On the upside, a break and close above the 20-day EMA will be the first sign that the selling pressure is reducing. That may start a rally to the 50-day SMA ($0.07) and later to $0.08.

Solana price analysis

Solana’s (SOL) recovery attempt is facing strong selling at the downtrend line. This indicates that the bears are defending this level aggressively.

SOL/USDT daily chart. Source: TradingView

If the price skids below $19, the SOL/USDT pair could resume its downtrend. The first support on the downside is $18 and the next is $16. Buyers are expected to defend this level with vigor.

The first indication of strength will be a break and close above the 20-day EMA ($20.69).
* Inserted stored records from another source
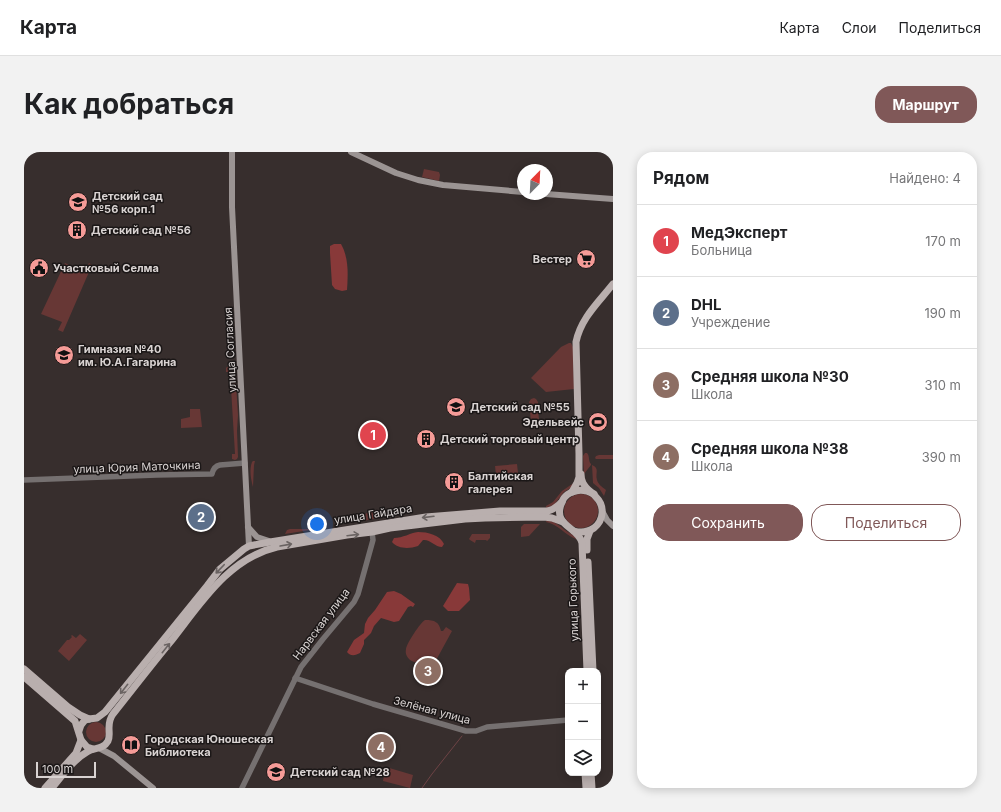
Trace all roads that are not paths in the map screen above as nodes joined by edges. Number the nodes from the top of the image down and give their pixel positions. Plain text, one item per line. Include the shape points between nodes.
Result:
1 (232, 152) edge
2 (352, 152) edge
3 (517, 191) edge
4 (553, 195) edge
5 (613, 199) edge
6 (613, 284) edge
7 (245, 463) junction
8 (579, 464) junction
9 (24, 480) edge
10 (572, 492) junction
11 (594, 494) junction
12 (562, 502) junction
13 (602, 511) junction
14 (563, 522) junction
15 (613, 526) edge
16 (248, 527) junction
17 (593, 529) junction
18 (574, 531) junction
19 (372, 532) junction
20 (270, 542) junction
21 (249, 546) junction
22 (253, 555) junction
23 (587, 668) edge
24 (593, 668) edge
25 (24, 669) edge
26 (24, 676) edge
27 (295, 678) junction
28 (93, 718) junction
29 (565, 720) edge
30 (109, 729) junction
31 (78, 731) junction
32 (81, 740) junction
33 (108, 740) junction
34 (96, 749) junction
35 (114, 756) junction
36 (585, 776) edge
37 (591, 776) edge
38 (45, 788) edge
39 (52, 788) edge
40 (153, 788) edge
41 (242, 788) edge
42 (586, 788) edge
43 (592, 788) edge

1 - 7 main road, улица Согласия via 232,207
2 - 3 main road via 396,173 418,180 443,185
4 - 5 main road
6 - 8 main road via 580,326 576,342
7 - 9 street, улица Юрия Маточкина via 216,466 212,474
7 - 16 main road, улица Согласия
8 - 10 main road via 578,479
8 - 11 main road via 583,483
10 - 11 main road via 583,490
10 - 12 main road
11 - 13 main road via 600,502
12 - 14 main road via 560,511
12 -> 20 main road, улица Гайдара via 548,511 500,511 426,517
13 - 15 main road
13 - 17 main road, улица Горького via 601,518
14 - 18 main road, улица Горького
14 - 19 main road, улица Гайдара via 548,518 485,518
15 - 17 main road via 604,525
16 - 20 main road via 260,538
16 - 21 main road, улица Согласия
17 - 18 main road
17 - 24 main road, улица Горького via 586,539
18 - 23 main road, улица Горького via 582,543
22 -> 19 main road, улица Гайдара via 277,547
19 - 27 street, Нарвская улица via 373,540 354,602 301,667
20 - 21 main road, улица Гайдара
21 - 22 main road
21 -> 28 main road, улица Гайдара via 215,574 105,712
30 -> 22 main road, улица Гайдара via 109,721 113,714 203,600 227,573
25 - 28 main road via 68,707 80,715
26 - 31 main road via 75,721
27 - 29 street, Зелёная улица via 466,731
27 - 41 street, Нарвская улица
28 - 30 main road via 102,720
28 - 31 main road, улица Гайдара via 85,720
30 - 33 main road, улица Гайдара
31 - 32 main road
32 - 34 main road via 87,747
32 - 38 main road via 76,753
33 - 34 main road via 103,747
33 - 35 main road
34 - 35 main road
34 - 39 main road via 80,757
35 - 40 main road
36 - 42 main road
37 - 43 main road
That could start a stronger recovery to the 50-day SMA ($22.70). This level may again act as a roadblock but if bulls clear it, the pair could attempt a rally to $25.42.

Related: Here’s why Bitcoin will hit $22K soon

Toncoin price analysis

The sharp rise in Toncoin (TON) pushed the RSI into the overbought territory indicating that the rally had run up ahead of itself. That typically leads to a correction or consolidation and that is what happened.

TON/USDT daily chart. Source: TradingView

Profit-booking by the bears has pulled the price toward the 20-day EMA ($1.64). This remains the key support to watch out for. If the price rebounds off the 20-day EMA, it will suggest that the sentiment remains positive and traders are buying on dips. That could propel the price to $2.07. If this level gives way, the rally could stretch to $2.38.

Alternatively, if the 20-day EMA cracks, it will suggest that the bulls are losing their grip. The TON/USDT pair may then slump to $1.53 and later to the 50-day SMA ($1.42).

Polkadot price analysis

Buyers are struggling to start a strong rebound in Polkadot (DOT), indicating that the bears have kept up the pressure.

DOT/USDT daily chart. Source: TradingView

The downsloping moving averages and the RSI near the oversold zone increase the likelihood of a downward breakdown. If the $4.22 level gives way, the DOT/USDT pair could skid to the next major support at $4.

Contrary to this assumption, if the price turns up from the current level, the bears will try to halt the recovery at the 20-day EMA ($4.44) and again at the downtrend line. Buyers will have to clear this barrier to indicate a potential trend change.

Polygon price analysis

Polygon (MATIC) reached the 20-day EMA ($0.57) on Sep. 5 but the bulls could not clear this hurdle. This suggests that demand dries up at higher levels.

MATIC/USDT daily chart. Source: TradingView

The bears will try to sink the price to the crucial support at $0.50. This remains the key level to watch out for in the near term because a break below it will resume the downtrend. The MATIC/USDT pair then risks a further slide to $0.45.

If bulls want to prevent the downside, they will have to quickly push the price above the 20-day EMA. That could start a stronger recovery to the overhead resistance at $0.60 and then $0.64. This level is again likely to witness solid selling by the bears.

This article does not contain investment advice or recommendations. Every investment and trading move involves risk, and readers should conduct their own research when making a decision.